■ WHAT TO DO ■
Extract the text from all of the items below, copying every line verbatim and in its original order. Leave the picture markers out of the answer.
______
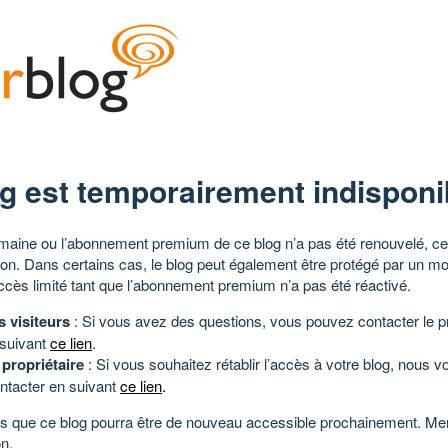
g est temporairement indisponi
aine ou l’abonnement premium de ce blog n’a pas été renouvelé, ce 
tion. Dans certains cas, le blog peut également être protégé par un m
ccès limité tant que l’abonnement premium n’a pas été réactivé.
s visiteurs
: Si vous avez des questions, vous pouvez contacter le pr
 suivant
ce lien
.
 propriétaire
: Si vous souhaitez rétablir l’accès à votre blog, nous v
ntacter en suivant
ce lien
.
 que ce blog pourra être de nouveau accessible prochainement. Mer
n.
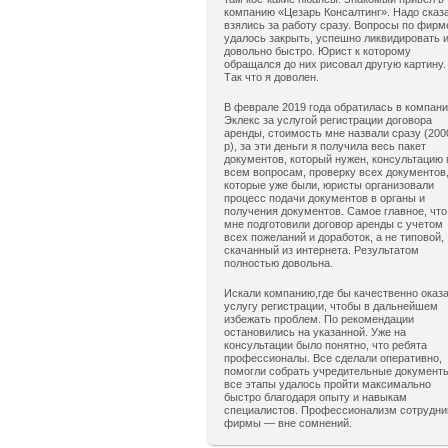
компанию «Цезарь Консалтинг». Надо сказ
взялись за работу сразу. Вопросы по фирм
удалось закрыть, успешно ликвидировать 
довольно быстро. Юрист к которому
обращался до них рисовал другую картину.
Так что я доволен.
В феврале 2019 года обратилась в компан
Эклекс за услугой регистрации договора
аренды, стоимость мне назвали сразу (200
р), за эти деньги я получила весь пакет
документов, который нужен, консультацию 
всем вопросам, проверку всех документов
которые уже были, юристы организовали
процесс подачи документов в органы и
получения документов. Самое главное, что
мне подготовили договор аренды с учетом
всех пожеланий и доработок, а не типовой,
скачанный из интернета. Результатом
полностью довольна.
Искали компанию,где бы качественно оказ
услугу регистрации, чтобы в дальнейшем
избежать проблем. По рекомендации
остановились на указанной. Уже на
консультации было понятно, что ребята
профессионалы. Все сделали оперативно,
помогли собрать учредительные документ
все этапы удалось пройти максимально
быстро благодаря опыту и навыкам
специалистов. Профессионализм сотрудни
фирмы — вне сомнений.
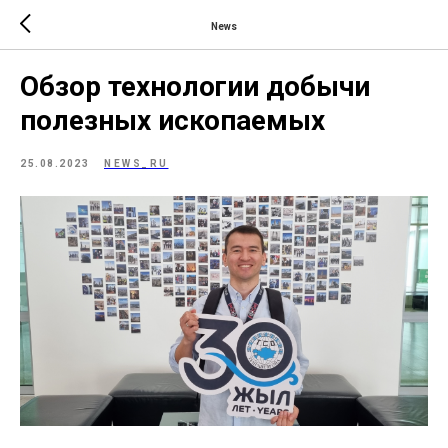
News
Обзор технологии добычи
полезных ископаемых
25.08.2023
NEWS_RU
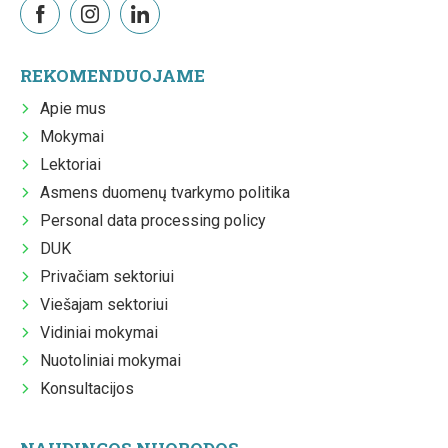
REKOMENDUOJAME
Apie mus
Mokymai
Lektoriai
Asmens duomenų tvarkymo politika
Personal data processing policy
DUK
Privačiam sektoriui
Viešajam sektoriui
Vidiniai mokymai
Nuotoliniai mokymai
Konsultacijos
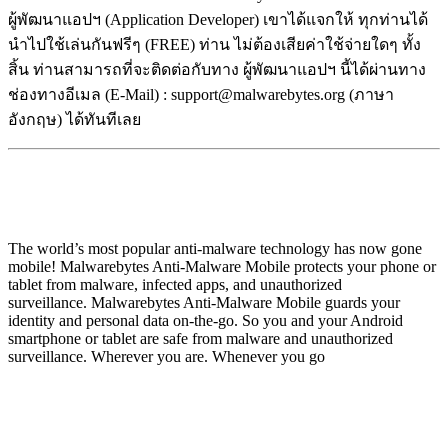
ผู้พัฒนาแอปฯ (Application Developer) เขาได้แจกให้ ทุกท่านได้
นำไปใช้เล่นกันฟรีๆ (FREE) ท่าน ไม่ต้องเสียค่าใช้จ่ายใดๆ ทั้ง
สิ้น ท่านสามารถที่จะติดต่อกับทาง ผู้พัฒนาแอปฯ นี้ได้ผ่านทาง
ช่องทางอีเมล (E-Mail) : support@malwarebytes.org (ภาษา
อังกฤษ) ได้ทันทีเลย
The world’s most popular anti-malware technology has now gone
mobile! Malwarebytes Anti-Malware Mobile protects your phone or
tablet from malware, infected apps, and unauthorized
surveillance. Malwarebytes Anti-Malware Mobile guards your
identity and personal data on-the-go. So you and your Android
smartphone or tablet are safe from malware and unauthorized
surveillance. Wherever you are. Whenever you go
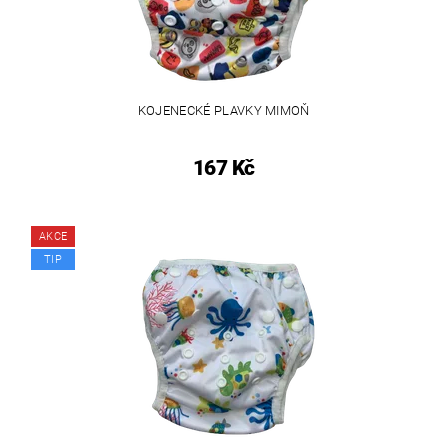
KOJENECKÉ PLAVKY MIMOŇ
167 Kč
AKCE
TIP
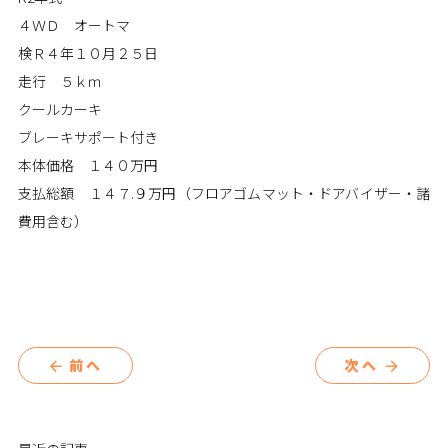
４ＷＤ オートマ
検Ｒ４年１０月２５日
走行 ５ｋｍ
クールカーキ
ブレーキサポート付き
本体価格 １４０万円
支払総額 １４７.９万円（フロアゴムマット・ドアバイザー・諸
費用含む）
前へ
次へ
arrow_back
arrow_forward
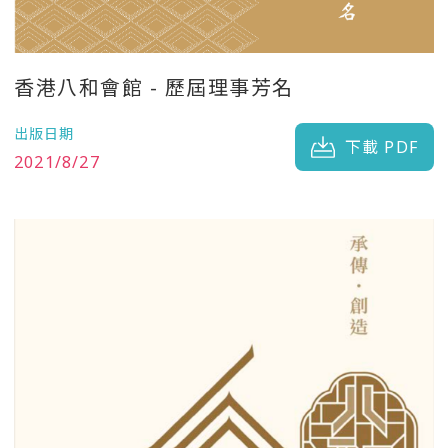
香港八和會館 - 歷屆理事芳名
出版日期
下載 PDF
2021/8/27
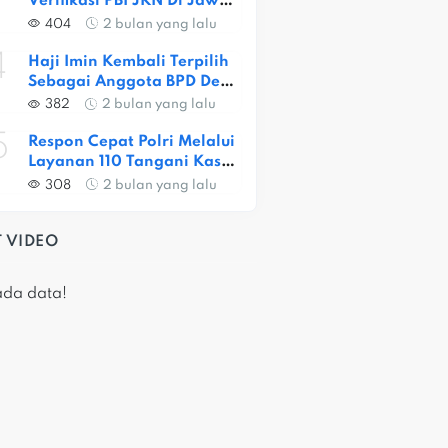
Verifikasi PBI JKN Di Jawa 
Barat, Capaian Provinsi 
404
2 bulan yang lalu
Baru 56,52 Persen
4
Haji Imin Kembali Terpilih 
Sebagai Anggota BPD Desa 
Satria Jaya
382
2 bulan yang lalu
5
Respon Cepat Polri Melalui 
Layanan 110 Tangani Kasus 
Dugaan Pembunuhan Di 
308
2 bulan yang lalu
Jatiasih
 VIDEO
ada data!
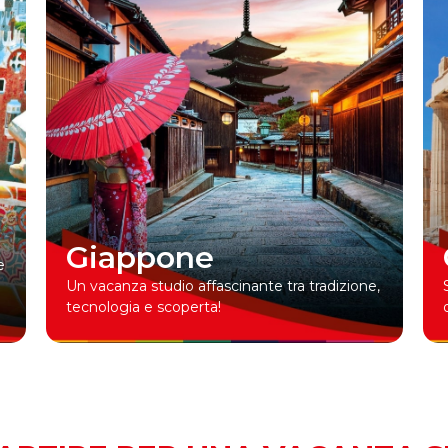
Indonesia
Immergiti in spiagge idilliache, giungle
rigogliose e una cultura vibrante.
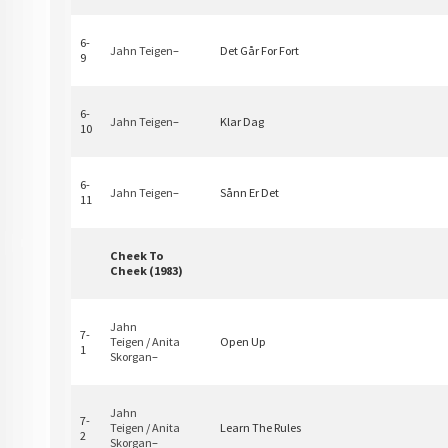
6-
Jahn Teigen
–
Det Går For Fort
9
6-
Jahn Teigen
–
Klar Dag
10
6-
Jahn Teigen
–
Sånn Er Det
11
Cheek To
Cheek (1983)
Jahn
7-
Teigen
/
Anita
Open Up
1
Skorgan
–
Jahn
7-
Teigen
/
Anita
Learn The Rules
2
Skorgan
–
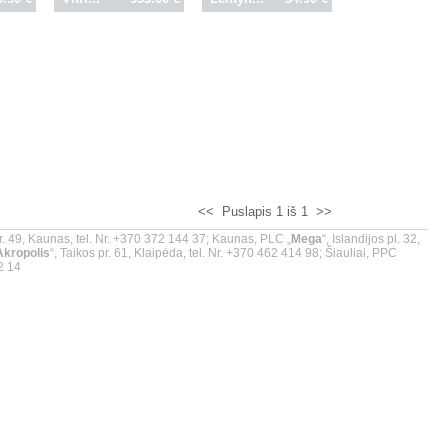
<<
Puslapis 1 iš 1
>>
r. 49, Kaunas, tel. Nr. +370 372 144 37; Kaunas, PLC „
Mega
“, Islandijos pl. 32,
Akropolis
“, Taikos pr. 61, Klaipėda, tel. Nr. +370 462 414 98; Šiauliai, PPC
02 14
______
■ RESPONSE ■
g est temporairement indisponi
aine ou l’abonnement premium de ce blog n’a pas été renouvelé, ce 
tion. Dans certains cas, le blog peut également être protégé par un m
ccès limité tant que l’abonnement premium n’a pas été réactivé.
s visiteurs
: Si vous avez des questions, vous pouvez contacter le pr
 suivant
ce lien
.
 propriétaire
: Si vous souhaitez rétablir l’accès à votre blog, nous v
ntacter en suivant
ce lien
.
 que ce blog pourra être de nouveau accessible prochainement. Mer
n.
компанию «Цезарь Консалтинг». Надо сказ
взялись за работу сразу. Вопросы по фирм
удалось закрыть, успешно ликвидировать 
довольно быстро. Юрист к которому
обращался до них рисовал другую картину.
Так что я доволен.
В феврале 2019 года обратилась в компан
Эклекс за услугой регистрации договора
аренды, стоимость мне назвали сразу (200
р), за эти деньги я получила весь пакет
документов, который нужен, консультацию 
всем вопросам, проверку всех документов
которые уже были, юристы организовали
процесс подачи документов в органы и
получения документов. Самое главное, что
мне подготовили договор аренды с учетом
всех пожеланий и доработок, а не типовой,
скачанный из интернета. Результатом
полностью довольна.
Искали компанию,где бы качественно оказ
услугу регистрации, чтобы в дальнейшем
избежать проблем. По рекомендации
остановились на указанной. Уже на
консультации было понятно, что ребята
профессионалы. Все сделали оперативно,
помогли собрать учредительные документ
все этапы удалось пройти максимально
быстро благодаря опыту и навыкам
специалистов. Профессионализм сотрудни
фирмы — вне сомнений.
News
Обзор технологии добычи
полезных ископаемых
25.08.2023
NEWS_RU
REKOMENDUOJAME
Apie mus
Mokymai
Lektoriai
Asmens duomenų tvarkymo politika
Personal data processing policy
DUK
Privačiam sektoriui
Viešajam sektoriui
Vidiniai mokymai
Nuotoliniai mokymai
Konsultacijos
ผู้พัฒนาแอปฯ (Application Developer) เขาได้แจกให้ ทุกท่านได้
นำไปใช้เล่นกันฟรีๆ (FREE) ท่าน ไม่ต้องเสียค่าใช้จ่ายใดๆ ทั้ง
สิ้น ท่านสามารถที่จะติดต่อกับทาง ผู้พัฒนาแอปฯ นี้ได้ผ่านทาง
ช่องทางอีเมล (E-Mail) : support@malwarebytes.org (ภาษา
อังกฤษ) ได้ทันทีเลย
The world’s most popular anti-malware technology has now gone
mobile! Malwarebytes Anti-Malware Mobile protects your phone or
tablet from malware, infected apps, and unauthorized
surveillance. Malwarebytes Anti-Malware Mobile guards your
identity and personal data on-the-go. So you and your Android
smartphone or tablet are safe from malware and unauthorized
surveillance. Wherever you are. Whenever you go
KOJENECKÉ PLAVKY MIMOŇ
167 Kč
AKCE
TIP
４ＷＤ オートマ
検Ｒ４年１０月２５日
走行 ５ｋｍ
クールカーキ
ブレーキサポート付き
本体価格 １４０万円
支払総額 １４７.９万円（フロアゴムマット・ドアバイザー・諸
費用含む）
前へ
次へ
arrow_back
arrow_forward
香港八和會館 - 歷屆理事芳名
出版日期
下載 PDF
2021/8/27
Verifikasi PBI JKN Di Jawa 
Barat, Capaian Provinsi 
404
2 bulan yang lalu
Baru 56,52 Persen
4
Haji Imin Kembali Terpilih 
Sebagai Anggota BPD Desa 
Satria Jaya
382
2 bulan yang lalu
5
Respon Cepat Polri Melalui 
Layanan 110 Tangani Kasus 
Dugaan Pembunuhan Di 
308
2 bulan yang lalu
Jatiasih
 VIDEO
ada data!
Indonesia
Immergiti in spiagge idilliache, giungle
rigogliose e una cultura vibrante.
6-
Jahn Teigen
–
Det Går For Fort
9
6-
Jahn Teigen
–
Klar Dag
10
6-
Jahn Teigen
–
Sånn Er Det
11
Cheek To
Cheek (1983)
Jahn
7-
Teigen
/
Anita
Open Up
1
Skorgan
–
Jahn
7-
Teigen
/
Anita
Learn The Rules
2
Skorgan
–
<<
Puslapis 1 iš 1
>>
r. 49, Kaunas, tel. Nr. +370 372 144 37; Kaunas, PLC „
Mega
“, Islandijos pl. 32,
Akropolis
“, Taikos pr. 61, Klaipėda, tel. Nr. +370 462 414 98; Šiauliai, PPC
02 14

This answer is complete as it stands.